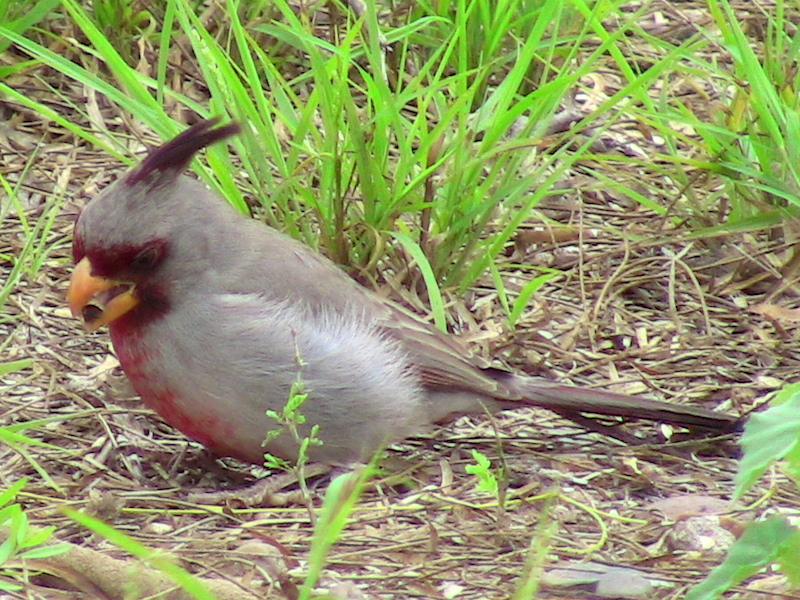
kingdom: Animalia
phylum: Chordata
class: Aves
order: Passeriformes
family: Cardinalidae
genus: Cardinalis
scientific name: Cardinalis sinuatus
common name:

===============

> **Your task**: Rewrite the listing above with "common name" changed to "vernacular name" and every other line kept as it is. Omit the pictures from your version.

> **Answer to this task**:
kingdom: Animalia
phylum: Chordata
class: Aves
order: Passeriformes
family: Cardinalidae
genus: Cardinalis
scientific name: Cardinalis sinuatus
vernacular name:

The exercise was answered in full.